§ DOCUMENT SEGMENT
++++++++++

Signs of the time, and how much I let them bother me

I have a dear and patient friend to whom I send the pictures I snap of the most annoying decorative signs I find in cute shops everywhere. She rewards me with a “HA!” of solidarity. Janet, I think, is the only person to whom I have so far admitted how much those signs, which can be roughly divided into two camps: the Bossy and the Boastful, bother me. That will all change now.

The bossy ones are those that yell at you to “Dance!” “Laugh!” or “Leap like a Lizard!” When there is a row of them leaning against a wall at a gift shop, they overwhelm. Like a gaggle of old aunties sitting around a table at a wedding reception, doling out advice you didn’t ask for, barking out instructions for how to fix what is wrong with your life. Or the too cheerful friend who always, no matter what, has a bright side to share. A silver lining commando.

Nothing would bring my spirit down on a daily basis like a sign in my kitchen telling me to lift my spirit on a daily basis.

Then there are The Boastful plaques that trumpet what kind of family this is. We are a family who….forgives, dances, laughs crazily, cries, eats, whispers….

Believe me, I know how cynical I sound. In fact, I think I’ll have a decorative sign made up: “Believe me, I know how cynical I sound.”

The signs are meant in part, I guess, to be internal messaging. Your six year old is strangling the four year old, so you point her to the sign, “Chloe, as you well know, and as the sign says, we are a family who forgives, not strangles. Loosen your hold!”

A billboard hanging in our living room would not have made a dent in our family life, I can assure you. So, then I think the signs (many of which I suspect were given as a gift because they really are their own industry now), can carry with them a tinge of…the aspirational, a kind of decorative boasting of how healthy and real everything is here in this place especially, and then of course, the blatantly obvious.

++++++++++

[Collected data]
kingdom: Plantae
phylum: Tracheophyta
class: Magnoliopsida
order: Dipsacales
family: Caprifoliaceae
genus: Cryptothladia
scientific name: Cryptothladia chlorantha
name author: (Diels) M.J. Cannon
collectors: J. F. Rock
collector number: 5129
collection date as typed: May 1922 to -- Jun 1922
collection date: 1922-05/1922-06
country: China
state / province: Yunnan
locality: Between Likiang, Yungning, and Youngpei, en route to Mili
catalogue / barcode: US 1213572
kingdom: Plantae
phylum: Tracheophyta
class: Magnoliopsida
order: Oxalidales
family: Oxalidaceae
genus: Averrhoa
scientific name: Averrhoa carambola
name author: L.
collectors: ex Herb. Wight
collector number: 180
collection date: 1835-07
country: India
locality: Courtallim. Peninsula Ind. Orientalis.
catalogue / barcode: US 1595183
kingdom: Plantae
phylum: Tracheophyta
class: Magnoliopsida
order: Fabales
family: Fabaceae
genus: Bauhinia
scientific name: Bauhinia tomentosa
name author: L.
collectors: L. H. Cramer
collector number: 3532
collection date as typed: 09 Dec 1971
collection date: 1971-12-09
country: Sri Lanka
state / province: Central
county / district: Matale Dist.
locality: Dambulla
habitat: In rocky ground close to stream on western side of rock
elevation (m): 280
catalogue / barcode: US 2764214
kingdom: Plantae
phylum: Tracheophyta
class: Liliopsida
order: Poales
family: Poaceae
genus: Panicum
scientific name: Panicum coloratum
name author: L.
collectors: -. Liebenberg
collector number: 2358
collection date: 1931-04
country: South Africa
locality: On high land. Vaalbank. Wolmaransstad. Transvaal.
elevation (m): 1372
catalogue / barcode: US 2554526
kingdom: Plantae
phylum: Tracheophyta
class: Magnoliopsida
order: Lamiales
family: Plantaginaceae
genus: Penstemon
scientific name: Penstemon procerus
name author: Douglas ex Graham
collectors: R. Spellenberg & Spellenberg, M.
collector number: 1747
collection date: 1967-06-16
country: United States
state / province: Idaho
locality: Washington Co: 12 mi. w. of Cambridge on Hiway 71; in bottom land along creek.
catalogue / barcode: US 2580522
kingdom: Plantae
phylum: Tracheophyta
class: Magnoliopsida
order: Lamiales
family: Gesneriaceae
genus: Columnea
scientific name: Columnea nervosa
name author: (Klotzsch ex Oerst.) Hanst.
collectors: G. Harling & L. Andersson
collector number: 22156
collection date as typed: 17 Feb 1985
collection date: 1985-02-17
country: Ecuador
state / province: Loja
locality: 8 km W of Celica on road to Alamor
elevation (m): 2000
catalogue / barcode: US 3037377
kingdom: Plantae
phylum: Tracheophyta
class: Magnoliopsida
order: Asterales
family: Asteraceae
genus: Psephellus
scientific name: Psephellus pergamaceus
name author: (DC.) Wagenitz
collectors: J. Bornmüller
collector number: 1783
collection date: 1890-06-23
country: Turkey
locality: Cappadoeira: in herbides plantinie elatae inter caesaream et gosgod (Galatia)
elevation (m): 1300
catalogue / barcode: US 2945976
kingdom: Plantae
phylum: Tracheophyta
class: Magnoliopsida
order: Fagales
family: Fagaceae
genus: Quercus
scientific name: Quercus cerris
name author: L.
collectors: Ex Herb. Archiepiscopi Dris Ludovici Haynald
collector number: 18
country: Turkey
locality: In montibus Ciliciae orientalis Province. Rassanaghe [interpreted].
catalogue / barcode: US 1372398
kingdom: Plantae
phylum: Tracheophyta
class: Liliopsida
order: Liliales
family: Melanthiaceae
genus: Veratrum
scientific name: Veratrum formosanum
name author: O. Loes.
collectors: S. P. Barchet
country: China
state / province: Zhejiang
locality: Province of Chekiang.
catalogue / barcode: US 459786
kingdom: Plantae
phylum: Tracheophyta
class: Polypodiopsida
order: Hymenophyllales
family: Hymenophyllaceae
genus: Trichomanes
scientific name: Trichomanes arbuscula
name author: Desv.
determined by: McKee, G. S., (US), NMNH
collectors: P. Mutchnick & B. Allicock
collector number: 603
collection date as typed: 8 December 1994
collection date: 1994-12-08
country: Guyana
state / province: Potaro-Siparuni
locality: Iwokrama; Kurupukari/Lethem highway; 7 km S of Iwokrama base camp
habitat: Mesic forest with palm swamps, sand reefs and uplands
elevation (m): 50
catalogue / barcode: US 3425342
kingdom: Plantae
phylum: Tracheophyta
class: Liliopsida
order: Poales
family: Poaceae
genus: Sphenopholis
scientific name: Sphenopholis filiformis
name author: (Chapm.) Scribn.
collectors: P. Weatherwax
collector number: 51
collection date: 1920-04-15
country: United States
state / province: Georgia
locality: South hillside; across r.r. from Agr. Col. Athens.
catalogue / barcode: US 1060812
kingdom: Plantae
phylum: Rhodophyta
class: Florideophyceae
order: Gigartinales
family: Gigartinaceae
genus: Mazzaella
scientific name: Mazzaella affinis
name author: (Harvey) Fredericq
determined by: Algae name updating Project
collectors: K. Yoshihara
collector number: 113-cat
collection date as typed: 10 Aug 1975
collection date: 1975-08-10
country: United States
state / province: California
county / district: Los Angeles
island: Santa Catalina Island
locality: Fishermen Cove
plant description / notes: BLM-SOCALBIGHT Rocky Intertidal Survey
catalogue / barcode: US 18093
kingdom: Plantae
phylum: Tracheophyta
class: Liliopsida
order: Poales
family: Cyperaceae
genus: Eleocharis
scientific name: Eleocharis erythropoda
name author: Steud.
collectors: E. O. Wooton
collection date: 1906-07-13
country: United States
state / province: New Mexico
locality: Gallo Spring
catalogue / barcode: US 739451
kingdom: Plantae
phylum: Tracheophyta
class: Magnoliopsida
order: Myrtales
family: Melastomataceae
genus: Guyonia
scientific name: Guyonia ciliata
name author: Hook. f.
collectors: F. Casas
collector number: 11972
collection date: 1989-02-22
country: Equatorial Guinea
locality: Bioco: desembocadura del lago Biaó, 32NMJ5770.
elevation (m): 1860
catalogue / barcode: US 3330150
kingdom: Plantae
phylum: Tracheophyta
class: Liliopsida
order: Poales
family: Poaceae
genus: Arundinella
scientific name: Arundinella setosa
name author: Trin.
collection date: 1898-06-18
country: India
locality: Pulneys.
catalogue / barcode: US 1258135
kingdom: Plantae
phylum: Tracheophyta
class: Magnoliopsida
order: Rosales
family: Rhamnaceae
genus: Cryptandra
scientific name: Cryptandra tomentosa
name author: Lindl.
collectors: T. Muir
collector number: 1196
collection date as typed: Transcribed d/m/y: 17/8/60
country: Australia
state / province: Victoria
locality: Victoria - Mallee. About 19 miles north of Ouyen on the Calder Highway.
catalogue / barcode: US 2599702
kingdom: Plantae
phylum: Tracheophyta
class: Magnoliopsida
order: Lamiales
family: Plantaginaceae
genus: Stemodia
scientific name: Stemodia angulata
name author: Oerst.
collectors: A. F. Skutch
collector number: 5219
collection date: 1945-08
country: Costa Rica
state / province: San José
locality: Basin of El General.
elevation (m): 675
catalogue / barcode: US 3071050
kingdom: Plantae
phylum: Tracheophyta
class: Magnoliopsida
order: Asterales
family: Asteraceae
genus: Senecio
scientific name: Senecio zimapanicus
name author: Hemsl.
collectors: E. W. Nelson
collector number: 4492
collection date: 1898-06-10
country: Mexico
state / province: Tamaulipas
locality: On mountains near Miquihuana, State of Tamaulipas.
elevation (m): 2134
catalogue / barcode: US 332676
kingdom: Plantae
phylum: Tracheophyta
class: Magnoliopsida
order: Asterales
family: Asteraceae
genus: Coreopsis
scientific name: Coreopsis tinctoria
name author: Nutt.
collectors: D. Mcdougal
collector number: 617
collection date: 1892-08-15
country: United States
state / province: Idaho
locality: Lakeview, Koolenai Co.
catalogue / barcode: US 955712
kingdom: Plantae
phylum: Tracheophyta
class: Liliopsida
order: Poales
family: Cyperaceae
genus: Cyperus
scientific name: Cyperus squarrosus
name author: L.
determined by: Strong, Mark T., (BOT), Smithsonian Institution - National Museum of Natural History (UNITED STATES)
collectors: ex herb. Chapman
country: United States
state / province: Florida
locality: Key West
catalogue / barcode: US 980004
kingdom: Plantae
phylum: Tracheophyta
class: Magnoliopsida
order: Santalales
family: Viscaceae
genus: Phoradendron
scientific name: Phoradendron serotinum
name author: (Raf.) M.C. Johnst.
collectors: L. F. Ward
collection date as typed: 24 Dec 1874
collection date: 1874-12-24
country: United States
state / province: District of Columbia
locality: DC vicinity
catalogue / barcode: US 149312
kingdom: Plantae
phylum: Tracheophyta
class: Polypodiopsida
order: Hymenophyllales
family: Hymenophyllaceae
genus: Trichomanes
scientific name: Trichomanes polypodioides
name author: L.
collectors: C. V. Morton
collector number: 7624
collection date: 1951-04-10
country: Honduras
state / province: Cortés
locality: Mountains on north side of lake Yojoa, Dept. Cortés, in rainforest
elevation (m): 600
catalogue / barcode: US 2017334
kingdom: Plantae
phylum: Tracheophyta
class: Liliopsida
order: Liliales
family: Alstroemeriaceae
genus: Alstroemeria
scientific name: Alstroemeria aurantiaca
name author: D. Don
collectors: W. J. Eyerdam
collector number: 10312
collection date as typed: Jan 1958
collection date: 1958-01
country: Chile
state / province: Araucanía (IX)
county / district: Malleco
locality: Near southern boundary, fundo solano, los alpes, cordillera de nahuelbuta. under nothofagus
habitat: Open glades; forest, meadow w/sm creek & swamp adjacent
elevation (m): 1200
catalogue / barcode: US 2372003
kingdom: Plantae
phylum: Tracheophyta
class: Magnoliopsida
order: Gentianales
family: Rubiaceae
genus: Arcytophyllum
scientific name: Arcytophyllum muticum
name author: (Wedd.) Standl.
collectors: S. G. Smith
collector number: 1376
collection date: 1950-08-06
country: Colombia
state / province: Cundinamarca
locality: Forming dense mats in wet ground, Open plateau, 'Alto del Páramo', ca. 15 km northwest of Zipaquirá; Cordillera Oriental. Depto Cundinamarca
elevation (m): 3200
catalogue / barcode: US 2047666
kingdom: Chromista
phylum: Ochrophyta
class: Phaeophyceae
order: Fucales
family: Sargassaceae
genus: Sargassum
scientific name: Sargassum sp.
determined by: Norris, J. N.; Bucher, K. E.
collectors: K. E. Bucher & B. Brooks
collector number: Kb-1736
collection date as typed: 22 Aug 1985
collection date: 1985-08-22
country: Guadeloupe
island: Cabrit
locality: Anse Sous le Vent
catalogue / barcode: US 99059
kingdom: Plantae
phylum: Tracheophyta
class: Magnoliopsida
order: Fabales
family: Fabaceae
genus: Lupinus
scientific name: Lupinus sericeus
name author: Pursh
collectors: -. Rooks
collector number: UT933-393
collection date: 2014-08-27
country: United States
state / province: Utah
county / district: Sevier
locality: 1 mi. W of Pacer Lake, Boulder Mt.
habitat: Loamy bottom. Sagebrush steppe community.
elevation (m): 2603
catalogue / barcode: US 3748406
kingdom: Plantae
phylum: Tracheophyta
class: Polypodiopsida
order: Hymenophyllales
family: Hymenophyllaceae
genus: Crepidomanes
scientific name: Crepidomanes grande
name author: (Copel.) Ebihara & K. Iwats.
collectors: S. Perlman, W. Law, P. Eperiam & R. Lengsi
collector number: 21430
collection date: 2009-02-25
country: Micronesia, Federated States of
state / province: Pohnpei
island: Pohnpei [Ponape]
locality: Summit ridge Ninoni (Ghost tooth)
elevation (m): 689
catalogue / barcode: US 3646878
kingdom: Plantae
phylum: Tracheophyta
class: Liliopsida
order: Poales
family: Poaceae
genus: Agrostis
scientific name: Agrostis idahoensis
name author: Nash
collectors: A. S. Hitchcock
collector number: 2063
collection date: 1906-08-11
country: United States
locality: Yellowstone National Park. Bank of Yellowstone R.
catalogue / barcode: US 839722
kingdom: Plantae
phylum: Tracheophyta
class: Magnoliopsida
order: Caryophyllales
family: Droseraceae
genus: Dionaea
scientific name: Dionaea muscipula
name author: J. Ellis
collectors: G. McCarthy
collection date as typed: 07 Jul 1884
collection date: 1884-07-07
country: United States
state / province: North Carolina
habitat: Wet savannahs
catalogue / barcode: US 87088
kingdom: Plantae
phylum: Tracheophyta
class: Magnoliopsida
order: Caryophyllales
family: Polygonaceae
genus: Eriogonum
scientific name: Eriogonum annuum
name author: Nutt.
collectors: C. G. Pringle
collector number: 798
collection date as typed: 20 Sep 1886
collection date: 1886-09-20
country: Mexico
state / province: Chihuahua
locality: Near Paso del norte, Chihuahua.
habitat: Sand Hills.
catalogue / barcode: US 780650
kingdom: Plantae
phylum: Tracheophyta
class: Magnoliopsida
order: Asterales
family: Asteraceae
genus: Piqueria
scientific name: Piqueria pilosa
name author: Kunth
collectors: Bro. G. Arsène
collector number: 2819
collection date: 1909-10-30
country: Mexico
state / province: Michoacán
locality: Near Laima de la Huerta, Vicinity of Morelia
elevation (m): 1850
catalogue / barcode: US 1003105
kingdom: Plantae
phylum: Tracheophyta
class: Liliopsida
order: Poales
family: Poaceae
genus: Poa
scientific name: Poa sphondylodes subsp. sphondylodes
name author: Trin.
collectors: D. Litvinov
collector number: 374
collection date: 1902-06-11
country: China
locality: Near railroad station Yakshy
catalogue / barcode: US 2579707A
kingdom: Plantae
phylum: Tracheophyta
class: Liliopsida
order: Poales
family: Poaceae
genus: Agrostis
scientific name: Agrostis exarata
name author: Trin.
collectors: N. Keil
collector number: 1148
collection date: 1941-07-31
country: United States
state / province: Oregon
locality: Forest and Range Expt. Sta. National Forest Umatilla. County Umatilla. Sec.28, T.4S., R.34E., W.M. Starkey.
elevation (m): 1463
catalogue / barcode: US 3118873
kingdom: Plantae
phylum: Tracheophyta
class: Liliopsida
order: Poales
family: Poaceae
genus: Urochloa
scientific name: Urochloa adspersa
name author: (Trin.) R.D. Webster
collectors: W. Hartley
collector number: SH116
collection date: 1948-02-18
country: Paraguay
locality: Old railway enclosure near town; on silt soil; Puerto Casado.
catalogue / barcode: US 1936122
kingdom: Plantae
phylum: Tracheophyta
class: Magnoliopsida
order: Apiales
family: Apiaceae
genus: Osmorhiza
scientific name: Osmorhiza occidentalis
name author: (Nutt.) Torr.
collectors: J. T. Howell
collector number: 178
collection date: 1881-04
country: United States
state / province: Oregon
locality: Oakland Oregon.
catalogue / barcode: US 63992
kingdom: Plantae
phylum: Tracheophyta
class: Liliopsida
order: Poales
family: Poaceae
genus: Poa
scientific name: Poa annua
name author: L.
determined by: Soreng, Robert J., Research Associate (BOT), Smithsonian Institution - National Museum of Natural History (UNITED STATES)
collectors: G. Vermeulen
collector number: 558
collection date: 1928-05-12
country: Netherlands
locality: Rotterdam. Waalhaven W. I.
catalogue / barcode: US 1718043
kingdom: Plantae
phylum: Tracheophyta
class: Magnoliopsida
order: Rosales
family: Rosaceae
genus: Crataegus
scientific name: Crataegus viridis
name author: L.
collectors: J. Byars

++++++++++

§ WORK REQUIRED
Set down the passage from the essay on decorative signs word for word, starting with "The bossy ones" and going on through "a daily basis.".

§ EXERCISE SOLUTION
The bossy ones are those that yell at you to “Dance!” “Laugh!” or “Leap like a Lizard!” When there is a row of them leaning against a wall at a gift shop, they overwhelm. Like a gaggle of old aunties sitting around a table at a wedding reception, doling out advice you didn’t ask for, barking out instructions for how to fix what is wrong with your life. Or the too cheerful friend who always, no matter what, has a bright side to share. A silver lining commando.

Nothing would bring my spirit down on a daily basis like a sign in my kitchen telling me to lift my spirit on a daily basis.